Acıdır ki, kadınlar, kız çocukları ve lgbti+lar bir hafta içinde hayatlarının gözlerinin önünden kaybolmasını izliyor ve “Bizim için bir gelecek yok” diyorlar.

Bu tüyler ürperten duruma sessiz kalmayan Eşitlik İçin Kadın Platformu (EŞİK) , Taliban’ın Afganistan’da yönetimi ele geçirmesi üzerine kaygılarını anlatan basın açıklaması yayımladı. ABD’den Kanada’ya, Hindistan’dan İran’a, Brezilya’dan Almanya’ya, Türkiye’den Afganistan’a 300’u aşkın feminist, aktivist ve gazetecinin katıldığı acil dayanışma toplantısı gerçekleştirdi. Bu toplantıdan çıkan mesaj, “Taliban’ı tanımıyoruz, tanıyanı da tanımıyoruz” oldu. Platformun 18 Ağustos günü yayınladığı “Afganistan’ın Taliban yönetimine terk edilmesini, Taliban yöntemleri kadar acımasız buluyoruz!” başlıklı basın açıklamasından* sonra Cumhuriyet Kadınları Derneği’nden Taliban’ı tanıdıklarını ve selamladıklarını ifade ettikleri, EŞİK’i kınayan ve de hedefe alan açıklama geldi.

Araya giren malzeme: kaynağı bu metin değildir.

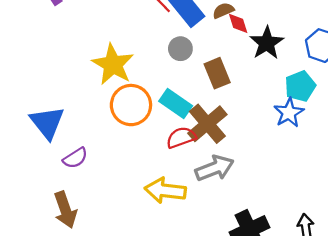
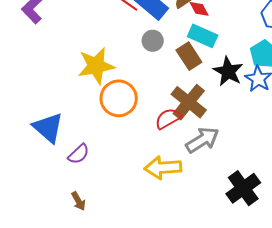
black star: (267, 43) -> (228, 71), moved
yellow star: (113, 64) -> (96, 66), turned -30
cyan rectangle: (176, 104) -> (203, 36), moved
brown arrow: (65, 210) -> (78, 201), size x0.6

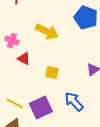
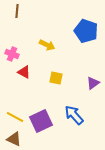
yellow arrow: (47, 32) -> (47, 45), size x0.7
yellow square: (52, 73) -> (56, 78), moved

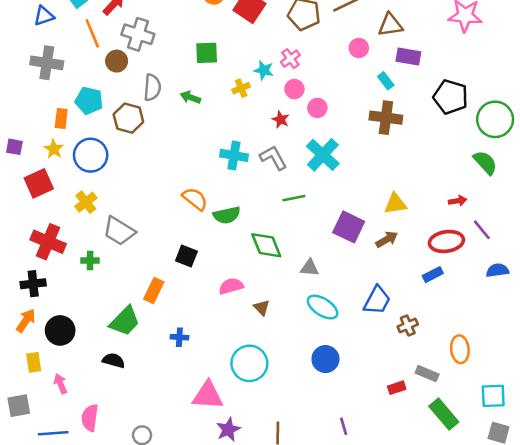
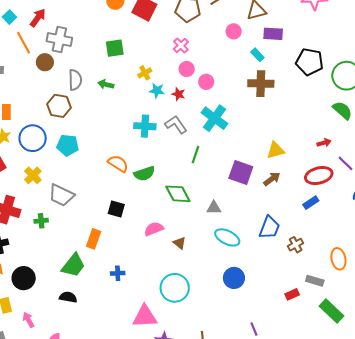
cyan star: (264, 70) -> (157, 91), moved
cyan pentagon: (89, 101) -> (68, 145), moved
green line: (294, 198) -> (196, 155), turned -54

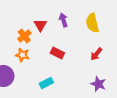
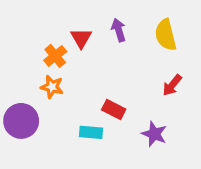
red rectangle: (57, 53) -> (114, 110), moved
cyan rectangle: (46, 83) -> (91, 132), turned 32
purple star: (98, 84) -> (154, 134), moved

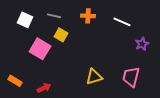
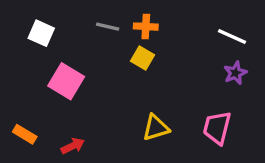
gray line: (54, 16) -> (108, 27), moved
white line: (122, 22) -> (232, 36), moved
yellow square: (61, 35) -> (142, 58), moved

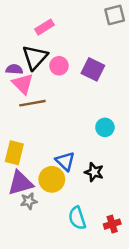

Bununla da bitmedi EŞİK, Ulusal Kanal ve Aydınlık gazetesi tarafından hala daha süren saldırılara ve iftiralara maruz kalıyor.

Tüm bu olanlara tanıklık ederken belki de bininci kez Mahir Çayan ne kadar haklıymış Aynılar aynı yere, ayrılar ayrı yere derken diyor insan.

Ezcümle, saldıranlar beyhude uğraşa dursun, EŞİK tüm kadınları böl - yönet politikalarına inat emperyal güçler arasında seçim yapma mecburiyeti hissetmeden, kendi çıkarları için dünyayı cehenneme çeviren emperyal güçlerin hepsine birden karşı çıkmaya, özgürlük, eşitlik ve laiklik mücadelesine katılım için çağırmaya devam ediyor.

Afganistan bu günlerde bir geçiş sürecinde, bu sürecin nasıl ve ne yönde ilerleyeceği en çok kadınların, kız çocuklarının ve LGBTİ +’ların hayatlarını etkileyecek. Dünyanın dört bir yanından yaratıcı, etkin ve etkili mücadelelerin ortaya çıkması gerekiyor. Çünkü kadınların, kız çocuklarının ve LGBTİ +’ların hayatlarının Taliban’a teslim edilmesi adeta soluksuz kalmak gibi.